[Gespeicherte Einträge]
::::::::
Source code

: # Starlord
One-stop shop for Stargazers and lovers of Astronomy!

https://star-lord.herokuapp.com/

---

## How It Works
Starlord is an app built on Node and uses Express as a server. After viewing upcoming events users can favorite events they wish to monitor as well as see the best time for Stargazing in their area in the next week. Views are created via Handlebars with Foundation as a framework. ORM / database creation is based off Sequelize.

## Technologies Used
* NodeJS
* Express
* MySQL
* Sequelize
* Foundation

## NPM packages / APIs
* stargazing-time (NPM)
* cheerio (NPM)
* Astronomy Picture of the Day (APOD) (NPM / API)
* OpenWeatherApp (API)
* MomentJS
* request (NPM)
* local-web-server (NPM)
::::::::
Schreib aus den Einträgen oben Zeile für Zeile unverändert ab: Beginn mit der Zeile, in der "## Technologies Used" steht, und mach bis zum Ende der Einträge weiter.

[LÖSUNG]
## Technologies Used
* NodeJS
* Express
* MySQL
* Sequelize
* Foundation

## NPM packages / APIs
* stargazing-time (NPM)
* cheerio (NPM)
* Astronomy Picture of the Day (APOD) (NPM / API)
* OpenWeatherApp (API)
* MomentJS
* request (NPM)
* local-web-server (NPM)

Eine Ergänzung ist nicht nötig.